まずスポックブローは、目周辺の筋肉へのボトックス注入量や注入箇所が適切でなかった場合に起こるもので、不自然に目と眉が吊り上がった状態になる症状です。特に65歳以上の人、表情筋を過剰に使用する人、眉間や額に余分な皮膚が多い人に起こりやすいと言われています。
一方、表情の喪失は主に口周りの筋肉へのボトックス注射で起こりやすいもので、これもボトックスが注入される個所や量が適切でなかった場合に起こります。表情筋がゆるみすぎる、または左右非対称にゆるむことでうまく表情が作れなくなったり、無表情になってしまうのが特徴で、日常生活にも大きな支障をきたすものです。
ボトックス注射で起こりうる副作用としては、内出血、筋力低下、アレルギーがあります。
内出血は注射そのものによって、筋力低下は過剰な量のボトックス注入、または必要以上に深い部位での注射によって起こりうる副作用です。ただし、いずれも適切な方法で治療が行われていれば、起こる可能性は高くありません。
一方、アレルギー反応は患者本人の体質によって起こりうる副作用ですが、発症するのは極めてまれです。

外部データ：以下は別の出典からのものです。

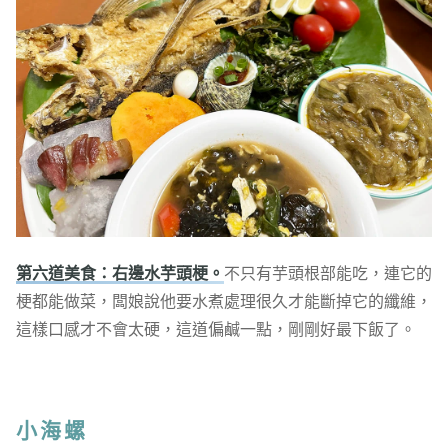
第六道美食：右邊水芋頭梗。
不只有芋頭根部能吃，連它的
梗都能做菜，闆娘說他要水煮處理很久才能斷掉它的纖維，
這樣口感才不會太硬，這道偏鹹一點，剛剛好最下飯了。
小海螺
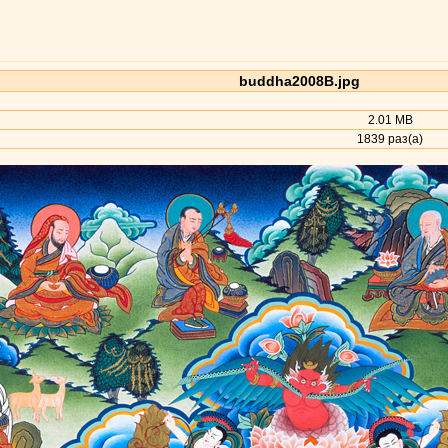
buddha2008B.jpg
2.01 MB
1839 раз(а)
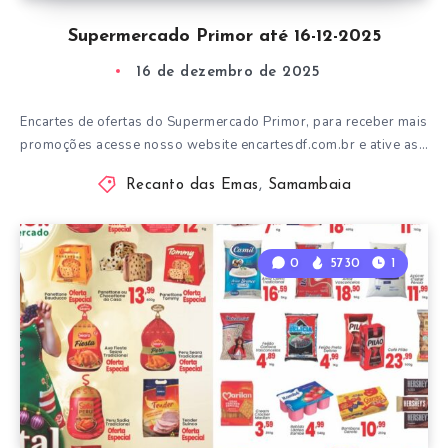
Supermercado Primor até 16-12-2025
16 de dezembro de 2025
Encartes de ofertas do Supermercado Primor, para receber mais
promoções acesse nosso website encartesdf.com.br e ative as…
Recanto das Emas
,
Samambaia
0
5730
1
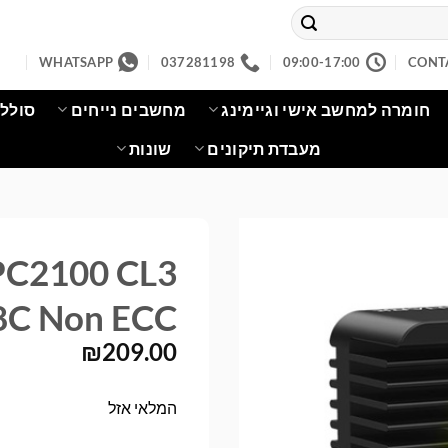
WHATSAPP
037281198
09:00-17:00
CONT
חומרה למחשב אישי וגיימינג
מחשבים נייחים
סוללו
מעבדת תיקונים
שונות
C2100 CL3
8C Non ECC
₪
209.00
המלאי אזל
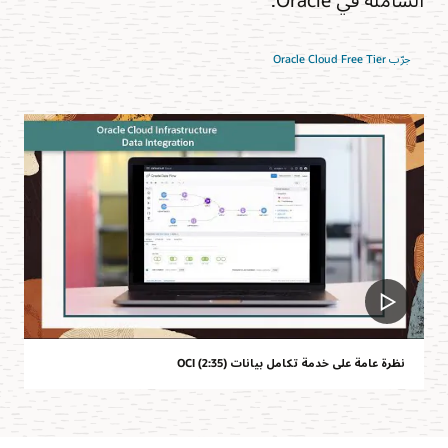
جرّب Oracle Cloud Free Tier
نظرة عامة على خدمة تكامل بيانات OCI (2:35)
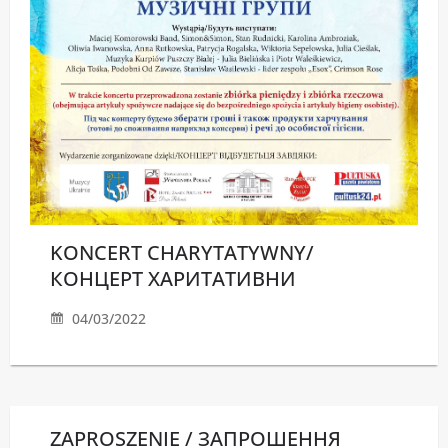
KONCERT CHARYTATYWNY/
КОНЦЕРТ ХАРИТАТИВНИ
04/03/2022
ZAPROSZENIE / ЗАПРОШЕННЯ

ボトックスは一度注入してしまうと修正が難しい施術ですので、施術を受ける病院や医師は慎重に選び、十分に説明を受けたうえで注射を受けるようにしてくださいね。
しわやアレルギーの改善、痩身、多汗症の緩和まで、ボトックス注射はさまざまな症状への効果が期待できる治療法です。ただし、これらの効果も正しい施術を受ければこそです。施術を希望する場合は必ず医師に相談し、熟考してから受けるようにしてください。